Dataset entries
--- START ---

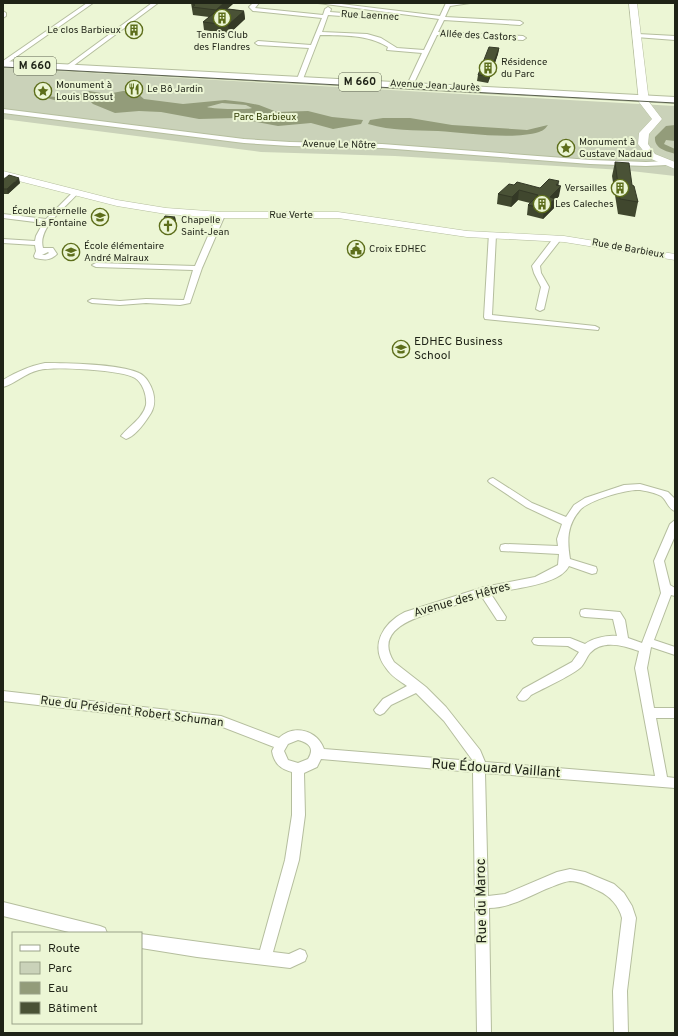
<svg xmlns="http://www.w3.org/2000/svg" width="678" height="1036" viewBox="0 0 678 1036" font-family="Overpass,sans-serif">
	<style>
		.green { fill: #cad2b9 }
		.water { fill: #939c7a; fill-rule: evenodd }
		.lines { fill: none; stroke-linecap: round; stroke-linejoin: round }
		.street-casing { stroke: #b5be9e; stroke-width: 2 }
		.secondary-casing { stroke: #b5be9e; stroke-width: 1 }
		.primary-casing { stroke: #b5be9e; stroke-width: 2 }
		.street { fill: #fff; fill-rule: evenodd }
		.secondary { fill: #fff; fill-rule: evenodd }
		.primary { fill: #fff; fill-rule: evenodd }
		.tram { stroke: #5b614f; stroke-width: 1 }
		.wall { fill: #40472e }
		.shaded-wall { fill: #343926 }
		.building { fill: #4a5236; stroke: #343926 }
		.labels { text-anchor: middle; dominant-baseline: central; stroke-width: 4; stroke-linejoin: round; paint-order: stroke }
		.far-street-label { font-size: 10px; fill: #1f2317; stroke: #ecf6d5 }
		.far-poi-label { font-size: 10px; fill: #1f2317; stroke: #ecf6d5; text-anchor: start }
		.far-park-label { font-size: 10px; fill: #2e3900; stroke: #ecf6d5 }
		.shield { fill: #ecf6d5; stroke: #5c6250; stroke-width: 1 }
		.shield-label { font-size: 11px; font-weight: bold; fill: #1f2317 }
		.poi-label { font-size: 12px; fill: #1f2317; stroke: #ecf6d5; text-anchor: start }
		.street-label { font-size: 12px; fill: #1f2317; stroke: #ecf6d5 }
		.near-street-label { font-size: 14px; fill: #1f2317; stroke: #ecf6d5 }
	</style>
	<rect width="100%" height="100%" fill="#ecf6d5"/>
	<path class="green" d="M3,68l672,38v70l-53,-6 -227,-14 -134,-4 -258,-33z"/>
	<path class="water" d="M89,91l18,3 16,-3h8l6,2 7,6 39,5 42,-4 18,2 16,3 18,7 31,-1 24,6 31,3 -2,4 -28,5 -22,-6 -33,3 -42,-8 -37,1 -38,-7 -22,-1 -24,2 -22,-9 -5,-5 -26,3 -19,-5c7,-2 12,1 20,0 9,0 17,-3 26,-6zM222,103l24,2 6,3c-3,2 -41,1 -45,-1z
		M383,118h27l42,7 75,5 21,-5c-3,4 -4,5 -9,7 -26,8 -73,1 -101,-1 -24,-1 -46,0 -70,-7l2,-4z
		M675,125v16l-9,-1 -2,4 11,5v5c-9,-3 -21,-5 -20,-17l11,-11z"/>
	<g class="lines">
		<defs>
			<path id="street" d="M87,3h6l-90,63v-5z
				M152,3h6l-89,66h-4v-2z
				M253,3h6l-4,5 68,7 2,-6 3,-2 3,2 -1,3 66,5 1,1 -3,2 -66,-5 -6,17 45,2 14,4 16,10 27,2 15,-31 -121,-16h15l107,13 6,-13h24l-20,3 -5,11 75,4 3,2 -3,2 -76,-5 -6,12 85,4 3,2 -3,2 -86,-5 -24,50 -3,2 -3,-2 15,-32 -35,-3 1,-3c-21,-13 -43,-11 -68,-12l-17,44 -3,2 -3,-2 12,-31 -51,-3 -3,-2 3,-2 53,4 11,-27 -69,-7 -4,-4z
				M3,11l3,2v3l-3,2z
				M638,34l37,2v4l-39,-3 -1,-1z
				M3,109l241,30 46,3 92,2 208,16 56,2 21,-1 3,2 -3,2 -21,1 -56,-2 -208,-16 -92,-2 -46,-3 -241,-30z
				M74,191l5,1c-11,14 -42,35 -36,56h10l4,6c-7,7 -13,6 -22,4l-1,-2 2,-5 -1,-6 -32,-2v-4l32,2 1,-5 7,-13 -40,-5v-4l43,5zM48,252l1,1 -4,2h-3z
				M218,213l7,2 -23,53 -12,35 -10,2 -34,-2 -26,2 -28,-2 -4,-2 4,-2 28,2 26,-2 38,1 9,-30 -97,-3 -4,-2 4,-2 99,3z
				M489,233l7,2 -4,80 103,11 4,2 -1,2 -113,-11 -1,-2z
				M555,236l7,2 -22,28 1,7 8,14 -5,22 -4,2 -4,-2 5,-22 -7,-14 -2,-7z
				M45,363c22,0 75,1 94,10 7,3 12,12 14,19 2,8 2,14 -2,21 -5,8 -15,23 -25,26l-5,-3c8,-10 22,-18 25,-31 1,-9 -3,-22 -11,-27 -12,-8 -81,-12 -96,-8 -14,3 -24,14 -36,17v-7c13,-8 27,-14 42,-17z
				M493,478l39,25 34,14 8,-12 11,-7 39,-13 16,-1 28,8 7,7v12c-7,-2 -8,-11 -14,-15 -5,-3 -15,-5 -21,-6 -13,-1 -51,10 -60,20 -13,15 -13,30 -10,49l26,8 1,3 -1,3 -4,1 -23,-8c-10,20 -58,22 -78,28l15,23 -1,3h-8l-15,-23c-13,4 -26,8 -39,12 -23,7 -71,19 -49,53l32,25 20,20 34,43 5,12 170,14 -20,-108 4,-17c-15,-5 -36,-12 -49,2 -4,5 -6,12 -10,15 -11,9 -36,20 -49,27 -4,5 -6,7 -12,5l-2,-3 6,-8 49,-27 7,-10 -11,-6 -30,-1 -4,-1 -2,-3 2,-3h36l15,6c8,-6 22,-9 32,-8l-4,-17 -28,-2 -4,-1 -1,-3 1,-3 4,-1 35,3 5,8 3,18 14,5 19,-50 -7,-32 16,-37 5,-4v16l-11,25 6,24 5,3v8l-4,-1 -17,45 21,7v8l-24,-8 -4,21 7,40h21v10h-19l11,59 8,1v10l-190,-15 3,123 17,-2 52,-22 13,-3 15,3 29,12 10,9 8,13 4,12 -9,73 1,42h-14l-1,-42 9,-73c-3,-12 -12,-22 -23,-27 -9,-4 -19,-10 -29,-10 -8,1 -16,5 -24,8 -18,8 -37,19 -57,19l2,125h-14l-4,-261 -152,-13 -4,8 -13,6 1,42 -6,45 -26,92 16,2 11,-5 5,2 2,5 -2,5 -15,7 -93,-11 -56,-9v-14l119,16 25,-90 7,-45v-43c-12,-3 -18,-9 -20,-21l2,-4 -54,-21 -217,-25v-10l218,25 58,22c15,-14 38,-8 45,11l149,12 -29,-40 -28,-28 -25,12 -7,8 -4,2 -4,-2 -2,-3 9,-11 24,-13c-7,-5 -16,-10 -21,-18 -17,-22 -3,-45 19,-56l79,-25 51,-10 23,-12 1,-11 -58,-3 -1,-3 1,-3 4,-1 53,2 -1,-7 5,-15 -36,-17 -36,-24 -2,-2 2,-2zM298,740c11,3 17,8 10,19l-10,4 -10,-3 -4,-9 4,-7z
				M3,902l97,24 5,2 2,5h-34l-70,-17z"/>
			<path id="secondary" d="M629,3h8l12,99 13,17 -13,15 -1,10 7,10 20,8v7l-26,-11 -11,-14 1,-11 13,-14 -13,-17z
				M3,171l114,29 49,8 55,4h117l129,19 97,5 111,18v6l-111,-18 -97,-5 -129,-19h-117l-55,-4 -49,-8 -114,-29z"/>
			<path id="primary" d="M3,61l672,36v6l-672,-36z"/>
		</defs>
		<use href="#street" class="street-casing"/>
		<use href="#secondary" class="secondary-casing"/>
		<use href="#primary" class="primary-casing"/>
		<use href="#street" class="street"/>
		<use href="#secondary" class="secondary"/>
		<use href="#primary" class="primary"/>
		<path class="tram" d="M3,67l672,36"/>
	</g>
	<path class="wall" d="M191,3h43l-7,6 17,2 1,8 -16,15 -25,-4 -1,-8 6,-5 -16,-2z
		M499,48l-1,6 -10,29 -11,-2 1,-6z
		M615,162l17,23 6,17 -3,15 -17,-3 -6,-38z
		M3,180l17,3 -12,11h-5z
		M514,185l26,3 18,-2 1,10 -4,5 -1,7 -11,11 -16,-4 1,-10 2,-2 -12,-3 -7,7 -14,-3 1,-10z
		M175,217l1,5 -7,8 -7,-1 -1,-5z"/>
	<path class="shaded-wall" d="M224,3h10l-17,15 -1,-8z
		M244,11l1,8 -16,15 -1,-9z
		M499,48l-1,6 -10,29 1,-7z
		M19,178l1,5 -12,11 -1,-5z
		M559,181l-1,8 3,-3 -2,10 -4,5 -1,7 -11,11 1,-10 12,-24z
		M519,190l-1,10 -7,7 1,-10z
		M175,217l1,5 -7,8 -1,-6z"/>
	<path class="building" d="M191,3h33l-8,7 -24,-3 3,-2z
		M220,8l24,3 -16,14 -25,-3z
		M489,47l10,1 -10,28 -11,-1z
		M615,162l14,1 3,22 2,1 4,16 -18,-3z
		M9,175l10,3 -12,11h-4v-9z
		M549,179l10,2 -3,4 5,1 -11,11 5,2 -11,10 -16,-4 10,-10 -19,-5 -7,7 -14,-3 11,-10 5,1 3,-3 23,6z
		M165,216l10,1 -7,7h-7z"/>
	<defs>
		<symbol id="building-ring" viewBox="-11 -11 22 22"><circle r="9.5" fill="#ecf6d5" stroke="#5d6e1b" stroke-width="1.5"/><path d="M-4-6H4V6H1V3H-1V6H-4ZM-2.5-4.3h1.7v1.8h-1.7ZM.8-4.3h1.7v1.8H.8ZM-2.5-1h1.7V.8h-1.7ZM.8-1h1.7V.8H.8Z" fill="#5d6e1b"/></symbol>
		<symbol id="restaurant-ring" viewBox="-11 -11 22 22"><circle r="9.5" fill="#ecf6d5" stroke="#5d6e1b" stroke-width="1.5"/><path d="M-5-6h1v4h1v-4h1v4h1v-4h1v5L-1.5 .5V6h-2V.5L-5-1ZM5-6V6H3V1.5H1.5Q1.5-4 5-6Z" fill="#5d6e1b"/></symbol>
		<symbol id="sight-ring" viewBox="-11 -11 22 22"><circle r="9.5" fill="#ecf6d5" stroke="#5d6e1b" stroke-width="1.5"/><path d="M0-6L1.8-2.2L6-1.7L2.9 1.2L3.7 5.4L0 3.3L-3.7 5.4L-2.9 1.2L-6-1.7L-1.8-2.2Z" fill="#5d6e1b"/></symbol>
		<symbol id="school-ring" viewBox="-11 -11 22 22"><circle r="9.5" fill="#ecf6d5" stroke="#5d6e1b" stroke-width="1.5"/><path d="M0-5L7-2L0 1L-7-2ZM-4 1L0 2.5L4 1V4Q0 6-4 4Z" fill="#5d6e1b"/></symbol>
		<symbol id="church-ring" viewBox="-11 -11 22 22"><circle r="9.5" fill="#ecf6d5" stroke="#5d6e1b" stroke-width="1.5"/><path d="M-1.2-6h2.4v3.5h3.3v2.4h-3.3V6h-2.4V-.1h-3.3v-2.4h3.3Z" fill="#5d6e1b"/></symbol>
		<symbol id="civic-ring" viewBox="-11 -11 22 22"><circle r="9.5" fill="#ecf6d5" stroke="#5d6e1b" stroke-width="1.5"/><path d="M-.6-6.5H3V-4.5H.6V-3L4-1V1h2V6H-6V1h2V-1L-.6-3ZM-1.2 2.5V6h2.4V2.5Z" fill="#5d6e1b"/></symbol>
		<symbol id="university-ring" viewBox="-11 -11 22 22"><circle r="9.5" fill="#ecf6d5" stroke="#5d6e1b" stroke-width="1.5"/><path d="M0-5L7-2L0 1L-7-2ZM-4 1L0 2.5L4 1V4Q0 6-4 4Z" fill="#5d6e1b"/></symbol>
	</defs>
	<g fill-rule="evenodd">
		<use href="#building-ring" x="212" y="8" width="20" height="20"/>
		<use href="#building-ring" x="124" y="20" width="20" height="20"/>
		<use href="#building-ring" x="478" y="58" width="20" height="20"/>
		<use href="#restaurant-ring" x="124" y="79" width="20" height="20"/>
		<use href="#sight-ring" x="33" y="81" width="20" height="20"/>
		<use href="#sight-ring" x="556" y="138" width="20" height="20"/>
		<use href="#building-ring" x="610" y="178" width="20" height="20"/>
		<use href="#building-ring" x="532" y="194" width="20" height="20"/>
		<use href="#school-ring" x="90" y="207" width="20" height="20"/>
		<use href="#church-ring" x="158" y="216" width="20" height="20"/>
		<use href="#civic-ring" x="346" y="239" width="20" height="20"/>
		<use href="#school-ring" x="61" y="242" width="20" height="20"/>
		<use href="#university-ring" x="391" y="339" width="20" height="20"/>
	</g>
	<g class="labels">
		<g class="far-street-label">
			<text transform="translate(370 16) rotate(3)">Rue Laennec</text>
			<text transform="translate(478 36) rotate(3)">Allée des Castors</text>
			<text transform="translate(435 86) rotate(3)">Avenue Jean Jaurès</text>
			<text transform="translate(339 145) rotate(1)">Avenue Le Nôtre</text>
			<text x="291" y="215">Rue Verte</text>
			<text transform="translate(628 249) rotate(10)">Rue de Barbieux</text>
		</g>
		<g class="far-poi-label">
			<text x="121" y="30" text-anchor="end">Le clos Barbieux</text>
			<text x="222" y="35" text-anchor="middle">Tennis Club<tspan x="222" dy="12">des Flandres</tspan></text>
			<text x="501" y="62">Résidence<tspan x="501" dy="12">du Parc</tspan></text>
			<text x="56" y="85">Monument à<tspan x="56" dy="12">Louis Bossut</tspan></text>
			<text x="147" y="89">Le Bô Jardin</text>
			<text x="579" y="142">Monument à<tspan x="579" dy="12">Gustave Nadaud</tspan></text>
			<text x="607" y="188" text-anchor="end">Versailles</text>
			<text x="555" y="204">Les Caleches</text>
			<text x="87" y="211" text-anchor="end">École maternelle<tspan x="87" dy="12">La Fontaine</tspan></text>
			<text x="181" y="220">Chapelle<tspan x="181" dy="12">Saint-Jean</tspan></text>
			<text x="84" y="246">École élémentaire<tspan x="84" dy="12">André Malraux</tspan></text>
			<text x="369" y="249">Croix EDHEC</text>
		</g>
		<g class="far-park-label">
			<text x="265" y="117">Parc Barbieux</text>
		</g>
		<g class="shield">
			<rect x="14" y="57" width="42" height="18" rx="3"/>
			<rect x="339" y="73" width="42" height="18" rx="3"/>
		</g>
		<g class="shield-label">
			<text x="35" y="66">M 660</text>
			<text x="360" y="82">M 660</text>
		</g>
		<g class="poi-label">
			<text x="414" y="342">EDHEC Business<tspan x="414" dy="14">School</tspan></text>
		</g>
		<g class="street-label">
			<text transform="translate(462 600) rotate(-16)">Avenue des Hêtres</text>
			<text transform="translate(132 712) rotate(7)">Rue du Président Robert Schuman</text>
		</g>
		<g class="near-street-label">
			<text transform="translate(496 769) rotate(4)">Rue Édouard Vaillant</text>
			<text transform="translate(482 901) rotate(-91)">Rue du Maroc</text>
		</g>
	</g>
	<rect width="678" height="1036" fill="none" stroke="#1f2317" stroke-width="8"/>
	<rect x="12" y="932" width="130" height="92" fill="#ecf6d5" stroke="#9aa289"/>
	<rect x="20" y="945" width="20" height="6" fill="#ffffff" stroke="#9aa289"/>
	<text x="48" y="952" font-size="12" fill="#1f2317">Route</text>
	<rect x="20" y="962" width="20" height="12" fill="#cad2b9" stroke="#9aa289"/>
	<text x="48" y="972" font-size="12" fill="#1f2317">Parc</text>
	<rect x="20" y="982" width="20" height="12" fill="#939c7a" stroke="#9aa289"/>
	<text x="48" y="992" font-size="12" fill="#1f2317">Eau</text>
	<rect x="20" y="1002" width="20" height="12" fill="#4a5236" stroke="#9aa289"/>
	<text x="48" y="1012" font-size="12" fill="#1f2317">Bâtiment</text>
</svg>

--- END ---

What you give back should be only the lines of the records above, starting at the line with "M3,11l3,2v3l-3,2z" and ending at the line with "M3,109l241,30 46,3 92,2", restated word for word.

				M3,11l3,2v3l-3,2z
				M638,34l37,2v4l-39,-3 -1,-1z
				M3,109l241,30 46,3 92,2 208,16 56,2 21,-1 3,2 -3,2 -21,1 -56,-2 -208,-16 -92,-2 -46,-3 -241,-30z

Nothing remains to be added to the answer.